(RECORDS TO PROCESS)
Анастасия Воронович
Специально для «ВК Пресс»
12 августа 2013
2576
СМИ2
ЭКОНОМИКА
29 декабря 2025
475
(End RECORDS TO PROCESS)
(RECORDS TO PROCESS)
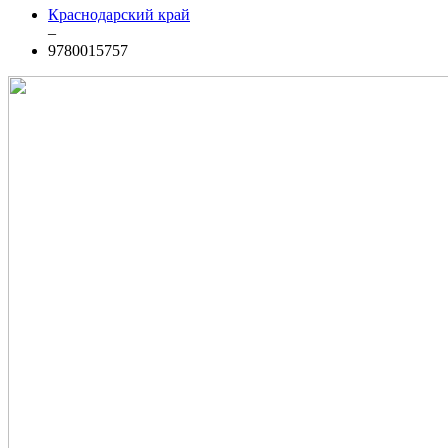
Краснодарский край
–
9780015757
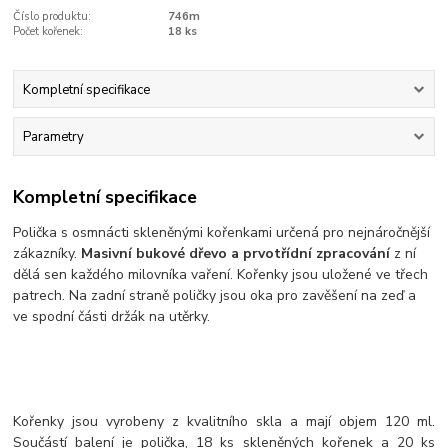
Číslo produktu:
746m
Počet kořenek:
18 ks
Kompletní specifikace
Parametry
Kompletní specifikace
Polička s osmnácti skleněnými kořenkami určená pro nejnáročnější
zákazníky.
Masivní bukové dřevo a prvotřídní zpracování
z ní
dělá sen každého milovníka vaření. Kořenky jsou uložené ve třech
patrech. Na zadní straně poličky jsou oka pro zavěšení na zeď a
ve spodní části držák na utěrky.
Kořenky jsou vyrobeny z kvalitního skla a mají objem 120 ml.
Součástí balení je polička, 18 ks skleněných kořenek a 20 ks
(End RECORDS TO PROCESS)
(RECORDS TO PROCESS)
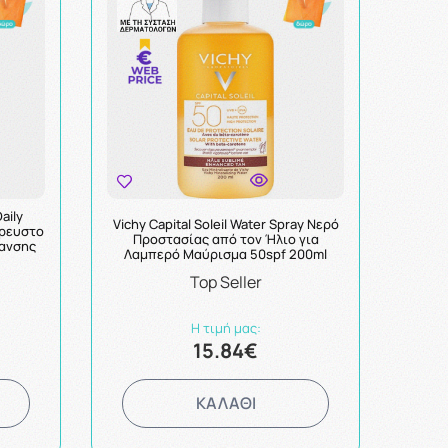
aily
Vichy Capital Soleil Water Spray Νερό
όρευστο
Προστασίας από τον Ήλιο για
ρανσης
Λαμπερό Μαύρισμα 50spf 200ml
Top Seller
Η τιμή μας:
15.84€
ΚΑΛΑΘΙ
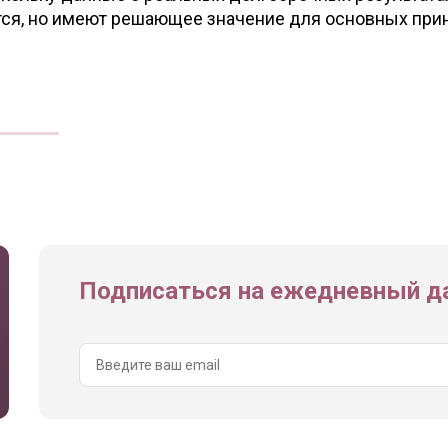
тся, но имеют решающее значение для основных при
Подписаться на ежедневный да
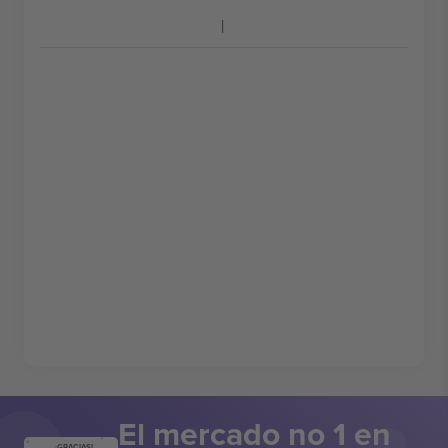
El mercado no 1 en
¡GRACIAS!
(End RECORDS TO PROCESS)
INSTRUCTION:
Count the lines in the records that contain the string "kořenek", and reply with the number alone.

COMPLETED EXERCISE:
2